By: Andrea Musker, Esq.

On June 9, 2015, the Department of Health and Human Services Office of Inspector General (“OIG”) issued a fraud alert regarding physician compensation relationships and potential liability for illegal kickbacks under the federal anti-kickback statute. The federal anti-kickback statute is a criminal statute that prohibits the exchange of any type of remuneration for referral of federal health care program business (42 U.S.C. § 1320a-7b).  Physicians and health care providers are often aware of the federal Stark law, which prohibits self-referrals of Medicare patients for certain defined designated health services when the physician has a financial interest, unless an exception applies (42 U.S.C. § 1395nn). However, health care providers should also be cognizant of the requirements of the safe harbors to the federal anti-kickback statute, a criminal statute, when entering into any financial arrangement. The federal anti-kickback statute reaches all referrals or generation of business and is not limited to the referral of designated health services (like the Stark Law).

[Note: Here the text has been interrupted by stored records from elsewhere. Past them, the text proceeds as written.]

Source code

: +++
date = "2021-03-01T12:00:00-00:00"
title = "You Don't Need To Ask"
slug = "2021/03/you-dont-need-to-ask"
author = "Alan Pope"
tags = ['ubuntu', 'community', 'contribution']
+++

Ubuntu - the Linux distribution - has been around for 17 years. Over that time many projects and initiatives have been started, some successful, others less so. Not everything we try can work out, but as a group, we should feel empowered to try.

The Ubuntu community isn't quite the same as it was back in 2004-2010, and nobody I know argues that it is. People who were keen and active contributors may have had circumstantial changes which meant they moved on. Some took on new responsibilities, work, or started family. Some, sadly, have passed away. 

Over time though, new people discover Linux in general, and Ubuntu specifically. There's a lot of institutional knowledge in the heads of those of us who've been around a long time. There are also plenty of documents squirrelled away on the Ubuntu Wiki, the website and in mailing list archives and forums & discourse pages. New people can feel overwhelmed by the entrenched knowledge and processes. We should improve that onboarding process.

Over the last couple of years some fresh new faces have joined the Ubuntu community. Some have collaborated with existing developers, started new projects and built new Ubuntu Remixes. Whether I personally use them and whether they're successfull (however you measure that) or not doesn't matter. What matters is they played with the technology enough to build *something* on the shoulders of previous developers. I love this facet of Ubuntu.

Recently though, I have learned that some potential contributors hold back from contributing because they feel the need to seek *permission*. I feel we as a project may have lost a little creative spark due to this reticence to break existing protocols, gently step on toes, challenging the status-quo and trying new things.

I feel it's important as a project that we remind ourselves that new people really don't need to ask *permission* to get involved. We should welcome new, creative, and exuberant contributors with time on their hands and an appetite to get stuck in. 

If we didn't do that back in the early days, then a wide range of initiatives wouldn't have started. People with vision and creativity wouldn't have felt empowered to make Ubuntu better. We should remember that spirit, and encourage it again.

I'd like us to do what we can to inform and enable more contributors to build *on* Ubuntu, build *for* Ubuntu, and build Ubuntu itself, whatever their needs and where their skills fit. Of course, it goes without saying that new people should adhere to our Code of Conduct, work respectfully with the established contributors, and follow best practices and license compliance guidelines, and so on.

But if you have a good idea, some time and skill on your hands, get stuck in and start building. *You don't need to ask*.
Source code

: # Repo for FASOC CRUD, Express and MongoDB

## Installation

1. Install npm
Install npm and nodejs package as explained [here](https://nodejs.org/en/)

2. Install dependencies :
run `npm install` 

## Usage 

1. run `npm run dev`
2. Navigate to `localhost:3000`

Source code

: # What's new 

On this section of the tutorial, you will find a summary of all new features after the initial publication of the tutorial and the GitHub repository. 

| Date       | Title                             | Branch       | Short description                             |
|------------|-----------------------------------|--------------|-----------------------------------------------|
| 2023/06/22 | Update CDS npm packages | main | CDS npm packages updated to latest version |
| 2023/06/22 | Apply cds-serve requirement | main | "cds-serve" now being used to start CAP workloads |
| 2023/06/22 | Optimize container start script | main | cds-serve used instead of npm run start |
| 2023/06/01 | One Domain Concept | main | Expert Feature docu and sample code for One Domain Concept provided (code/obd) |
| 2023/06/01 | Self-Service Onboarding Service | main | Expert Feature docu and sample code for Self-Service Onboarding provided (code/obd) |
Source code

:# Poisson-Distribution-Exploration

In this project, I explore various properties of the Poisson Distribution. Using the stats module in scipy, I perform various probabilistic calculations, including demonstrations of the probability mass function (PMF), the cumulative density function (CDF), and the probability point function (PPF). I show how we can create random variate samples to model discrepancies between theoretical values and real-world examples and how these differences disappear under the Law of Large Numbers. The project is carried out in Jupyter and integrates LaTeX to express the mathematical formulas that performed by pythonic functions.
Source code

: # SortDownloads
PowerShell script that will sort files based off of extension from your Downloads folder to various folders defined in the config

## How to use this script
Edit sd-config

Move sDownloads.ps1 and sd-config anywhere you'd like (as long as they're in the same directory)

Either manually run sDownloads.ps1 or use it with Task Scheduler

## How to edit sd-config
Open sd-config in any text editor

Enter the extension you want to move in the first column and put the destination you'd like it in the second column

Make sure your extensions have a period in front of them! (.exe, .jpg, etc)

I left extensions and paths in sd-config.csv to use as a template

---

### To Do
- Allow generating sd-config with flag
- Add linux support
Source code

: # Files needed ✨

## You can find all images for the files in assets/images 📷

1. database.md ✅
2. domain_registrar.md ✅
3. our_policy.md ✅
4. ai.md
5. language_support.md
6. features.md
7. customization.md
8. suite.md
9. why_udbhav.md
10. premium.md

In its fraud alert, the OIG focuses on suspect medical directorships and office staff arrangements. Compensation to a medical director that accounts for the volume or value of referrals to a facility by the medical director risks violating the anti-kickback statute, as might arrangements where physicians are not actually providing the services described in their agreements.

Whether an anti-kickback statute safe harbor protects a particular agreement from scrutiny depends on the facts of that arrangement. Here are some common red flags in physician agreements:

  1. Is the agreement for a term of at least one year? The anti-kickback safe harbors for personal services or management services only apply to arrangements that are captured in a written agreement, signed by the parties, and that last for a period of at least one year.
  2. Does compensation vary? Performance- or quality-based incentives that vary might pass muster, as may physician productivity bonuses in connection with employment, but compensation that otherwise varies based on referrals may disqualify the arrangement from safe harbor protection. Compensation must also reflect the fair market value of the services provided.
  3. Does the agreement describe all the services provided? The written agreement should completely describe all of the duties and responsibilities of the parties and accurately reflect the expectations of medical directors or other physician contractors. The services must not exceed what is commercially reasonable.

The OIG’s fraud alert may mean increased scrutiny and enforcement activity targeting physician arrangements.  The alert serves as a reminder to physicians and entities to review existing agreements to ensure they are active and compliant with the safe harbor regulations.